PROBLEM DETAILS:
Starting with the first line below, reproduce each line exactly until you have included the one bearing "θα το καταφέρει.".

____________

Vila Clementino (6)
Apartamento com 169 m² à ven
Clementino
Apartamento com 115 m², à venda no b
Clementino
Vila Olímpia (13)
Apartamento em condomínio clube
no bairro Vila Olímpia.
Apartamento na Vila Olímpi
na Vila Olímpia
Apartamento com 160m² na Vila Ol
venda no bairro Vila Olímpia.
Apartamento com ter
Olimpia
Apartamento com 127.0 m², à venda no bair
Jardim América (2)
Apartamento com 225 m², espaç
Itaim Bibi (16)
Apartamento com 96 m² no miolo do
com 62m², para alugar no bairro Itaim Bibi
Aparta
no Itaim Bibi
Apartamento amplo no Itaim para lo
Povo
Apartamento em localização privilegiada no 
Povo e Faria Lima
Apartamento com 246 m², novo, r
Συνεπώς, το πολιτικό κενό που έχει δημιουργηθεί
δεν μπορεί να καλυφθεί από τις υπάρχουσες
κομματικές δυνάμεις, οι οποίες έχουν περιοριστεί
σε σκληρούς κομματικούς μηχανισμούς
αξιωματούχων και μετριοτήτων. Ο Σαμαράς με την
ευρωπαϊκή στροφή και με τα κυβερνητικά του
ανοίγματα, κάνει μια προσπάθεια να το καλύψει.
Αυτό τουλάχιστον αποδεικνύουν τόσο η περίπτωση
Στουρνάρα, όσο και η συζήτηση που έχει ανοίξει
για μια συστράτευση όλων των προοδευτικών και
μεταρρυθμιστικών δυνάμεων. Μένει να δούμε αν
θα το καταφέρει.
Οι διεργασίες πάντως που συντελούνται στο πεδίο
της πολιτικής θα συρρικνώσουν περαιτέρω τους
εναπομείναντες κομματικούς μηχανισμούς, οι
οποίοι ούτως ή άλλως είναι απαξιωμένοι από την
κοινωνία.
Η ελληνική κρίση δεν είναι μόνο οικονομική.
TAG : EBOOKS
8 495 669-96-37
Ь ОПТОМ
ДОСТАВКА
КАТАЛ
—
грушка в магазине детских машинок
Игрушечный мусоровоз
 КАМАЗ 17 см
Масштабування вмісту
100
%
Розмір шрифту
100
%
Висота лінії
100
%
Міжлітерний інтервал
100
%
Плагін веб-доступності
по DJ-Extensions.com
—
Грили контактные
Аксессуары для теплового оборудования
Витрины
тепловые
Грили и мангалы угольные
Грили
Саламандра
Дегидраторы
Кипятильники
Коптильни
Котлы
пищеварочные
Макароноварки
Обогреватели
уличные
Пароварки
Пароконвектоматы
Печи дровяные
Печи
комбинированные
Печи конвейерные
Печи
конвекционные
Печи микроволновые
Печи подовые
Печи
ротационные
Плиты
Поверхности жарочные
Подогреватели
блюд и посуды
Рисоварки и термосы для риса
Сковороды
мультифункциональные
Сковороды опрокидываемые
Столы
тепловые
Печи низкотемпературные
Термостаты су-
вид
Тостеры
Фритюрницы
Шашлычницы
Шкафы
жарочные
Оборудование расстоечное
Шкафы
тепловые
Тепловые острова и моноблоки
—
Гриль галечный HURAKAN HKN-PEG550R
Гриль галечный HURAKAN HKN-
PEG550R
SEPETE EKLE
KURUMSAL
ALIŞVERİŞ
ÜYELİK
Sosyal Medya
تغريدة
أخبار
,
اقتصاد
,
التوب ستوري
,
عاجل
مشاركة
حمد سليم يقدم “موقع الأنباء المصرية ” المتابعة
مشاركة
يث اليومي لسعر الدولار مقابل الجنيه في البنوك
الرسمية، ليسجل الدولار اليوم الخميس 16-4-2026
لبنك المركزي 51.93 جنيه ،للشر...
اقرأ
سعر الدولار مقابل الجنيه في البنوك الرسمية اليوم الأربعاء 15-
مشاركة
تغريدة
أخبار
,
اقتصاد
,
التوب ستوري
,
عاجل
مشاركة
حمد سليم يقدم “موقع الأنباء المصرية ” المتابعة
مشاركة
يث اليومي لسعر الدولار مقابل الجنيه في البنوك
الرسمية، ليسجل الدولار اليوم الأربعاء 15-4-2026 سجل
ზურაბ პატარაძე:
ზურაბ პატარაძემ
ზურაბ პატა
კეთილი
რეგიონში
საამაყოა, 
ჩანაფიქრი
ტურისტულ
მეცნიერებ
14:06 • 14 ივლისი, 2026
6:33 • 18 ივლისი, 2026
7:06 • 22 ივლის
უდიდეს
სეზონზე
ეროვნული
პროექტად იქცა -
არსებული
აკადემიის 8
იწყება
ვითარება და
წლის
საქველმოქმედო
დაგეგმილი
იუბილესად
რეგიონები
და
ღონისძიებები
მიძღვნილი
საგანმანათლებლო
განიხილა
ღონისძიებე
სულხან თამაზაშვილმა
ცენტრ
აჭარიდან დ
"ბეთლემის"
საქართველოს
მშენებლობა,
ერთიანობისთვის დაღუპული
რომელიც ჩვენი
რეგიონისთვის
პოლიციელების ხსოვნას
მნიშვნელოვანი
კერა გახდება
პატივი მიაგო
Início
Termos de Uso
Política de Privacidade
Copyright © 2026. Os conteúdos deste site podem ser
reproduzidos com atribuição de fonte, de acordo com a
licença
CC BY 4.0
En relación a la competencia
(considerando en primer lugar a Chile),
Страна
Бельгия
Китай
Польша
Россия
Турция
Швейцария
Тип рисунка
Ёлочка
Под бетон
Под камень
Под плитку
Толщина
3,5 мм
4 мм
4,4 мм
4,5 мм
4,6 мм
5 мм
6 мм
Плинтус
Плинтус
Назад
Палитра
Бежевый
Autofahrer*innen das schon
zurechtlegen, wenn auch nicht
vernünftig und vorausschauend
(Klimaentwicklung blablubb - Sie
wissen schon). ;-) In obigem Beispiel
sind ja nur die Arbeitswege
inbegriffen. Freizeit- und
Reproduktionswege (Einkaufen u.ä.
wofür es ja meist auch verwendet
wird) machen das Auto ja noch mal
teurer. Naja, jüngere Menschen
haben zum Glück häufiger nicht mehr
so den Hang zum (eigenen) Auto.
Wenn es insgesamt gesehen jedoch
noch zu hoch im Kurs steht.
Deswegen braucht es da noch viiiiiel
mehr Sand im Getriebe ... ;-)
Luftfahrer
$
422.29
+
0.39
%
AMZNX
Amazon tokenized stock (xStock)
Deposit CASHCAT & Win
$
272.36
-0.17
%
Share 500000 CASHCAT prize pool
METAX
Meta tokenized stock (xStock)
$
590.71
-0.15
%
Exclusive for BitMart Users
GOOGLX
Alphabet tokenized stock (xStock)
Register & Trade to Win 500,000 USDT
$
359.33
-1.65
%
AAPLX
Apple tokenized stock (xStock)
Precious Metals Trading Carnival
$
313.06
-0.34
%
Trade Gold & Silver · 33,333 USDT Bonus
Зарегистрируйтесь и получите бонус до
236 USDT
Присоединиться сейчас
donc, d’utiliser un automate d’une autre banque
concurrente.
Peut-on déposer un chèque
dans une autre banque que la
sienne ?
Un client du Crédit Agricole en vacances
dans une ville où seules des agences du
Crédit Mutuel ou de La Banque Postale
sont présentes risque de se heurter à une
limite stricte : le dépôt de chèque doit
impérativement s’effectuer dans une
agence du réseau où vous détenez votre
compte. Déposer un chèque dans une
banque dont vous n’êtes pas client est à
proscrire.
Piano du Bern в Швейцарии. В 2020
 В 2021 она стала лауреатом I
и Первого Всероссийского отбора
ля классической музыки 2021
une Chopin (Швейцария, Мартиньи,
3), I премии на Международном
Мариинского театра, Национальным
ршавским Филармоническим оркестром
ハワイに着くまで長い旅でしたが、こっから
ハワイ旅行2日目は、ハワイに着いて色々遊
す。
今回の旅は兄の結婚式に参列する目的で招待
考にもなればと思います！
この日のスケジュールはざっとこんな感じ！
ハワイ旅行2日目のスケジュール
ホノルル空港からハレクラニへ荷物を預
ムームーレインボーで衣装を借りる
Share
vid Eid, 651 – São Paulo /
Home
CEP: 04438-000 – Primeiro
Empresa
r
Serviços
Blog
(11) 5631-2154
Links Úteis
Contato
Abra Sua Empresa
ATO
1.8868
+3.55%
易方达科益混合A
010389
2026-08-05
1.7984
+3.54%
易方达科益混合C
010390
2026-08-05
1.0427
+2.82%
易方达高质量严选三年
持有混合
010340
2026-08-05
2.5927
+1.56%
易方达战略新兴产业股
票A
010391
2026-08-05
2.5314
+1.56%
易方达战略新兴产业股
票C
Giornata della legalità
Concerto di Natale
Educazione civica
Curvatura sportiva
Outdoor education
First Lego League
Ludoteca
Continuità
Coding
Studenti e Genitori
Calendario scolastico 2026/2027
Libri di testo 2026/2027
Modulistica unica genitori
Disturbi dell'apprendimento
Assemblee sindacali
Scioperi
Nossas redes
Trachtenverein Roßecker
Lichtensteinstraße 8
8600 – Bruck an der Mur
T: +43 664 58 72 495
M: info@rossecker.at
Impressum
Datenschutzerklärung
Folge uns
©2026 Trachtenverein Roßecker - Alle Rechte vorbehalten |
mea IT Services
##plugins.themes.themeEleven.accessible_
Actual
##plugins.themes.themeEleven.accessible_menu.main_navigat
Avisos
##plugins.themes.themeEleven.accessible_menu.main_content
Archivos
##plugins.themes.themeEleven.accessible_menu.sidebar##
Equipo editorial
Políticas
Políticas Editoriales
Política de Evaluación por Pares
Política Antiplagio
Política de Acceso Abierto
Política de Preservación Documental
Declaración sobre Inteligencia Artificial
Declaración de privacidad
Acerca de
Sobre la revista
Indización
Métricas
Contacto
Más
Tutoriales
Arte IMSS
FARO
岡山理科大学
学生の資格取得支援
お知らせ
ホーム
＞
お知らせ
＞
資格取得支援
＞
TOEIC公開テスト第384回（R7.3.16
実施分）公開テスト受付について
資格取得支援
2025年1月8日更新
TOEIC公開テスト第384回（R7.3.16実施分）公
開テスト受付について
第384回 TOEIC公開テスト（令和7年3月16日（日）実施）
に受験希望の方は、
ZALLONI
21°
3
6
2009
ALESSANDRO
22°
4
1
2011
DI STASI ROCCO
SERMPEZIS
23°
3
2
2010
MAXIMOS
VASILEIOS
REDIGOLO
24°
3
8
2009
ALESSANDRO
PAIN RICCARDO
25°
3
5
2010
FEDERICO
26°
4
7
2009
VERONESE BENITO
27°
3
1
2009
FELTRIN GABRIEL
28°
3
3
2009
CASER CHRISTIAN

____________

SOLUTION TO THIS EXERCISE:
Vila Clementino (6)
Apartamento com 169 m² à ven
Clementino
Apartamento com 115 m², à venda no b
Clementino
Vila Olímpia (13)
Apartamento em condomínio clube
no bairro Vila Olímpia.
Apartamento na Vila Olímpi
na Vila Olímpia
Apartamento com 160m² na Vila Ol
venda no bairro Vila Olímpia.
Apartamento com ter
Olimpia
Apartamento com 127.0 m², à venda no bair
Jardim América (2)
Apartamento com 225 m², espaç
Itaim Bibi (16)
Apartamento com 96 m² no miolo do
com 62m², para alugar no bairro Itaim Bibi
Aparta
no Itaim Bibi
Apartamento amplo no Itaim para lo
Povo
Apartamento em localização privilegiada no 
Povo e Faria Lima
Apartamento com 246 m², novo, r
Συνεπώς, το πολιτικό κενό που έχει δημιουργηθεί
δεν μπορεί να καλυφθεί από τις υπάρχουσες
κομματικές δυνάμεις, οι οποίες έχουν περιοριστεί
σε σκληρούς κομματικούς μηχανισμούς
αξιωματούχων και μετριοτήτων. Ο Σαμαράς με την
ευρωπαϊκή στροφή και με τα κυβερνητικά του
ανοίγματα, κάνει μια προσπάθεια να το καλύψει.
Αυτό τουλάχιστον αποδεικνύουν τόσο η περίπτωση
Στουρνάρα, όσο και η συζήτηση που έχει ανοίξει
για μια συστράτευση όλων των προοδευτικών και
μεταρρυθμιστικών δυνάμεων. Μένει να δούμε αν
θα το καταφέρει.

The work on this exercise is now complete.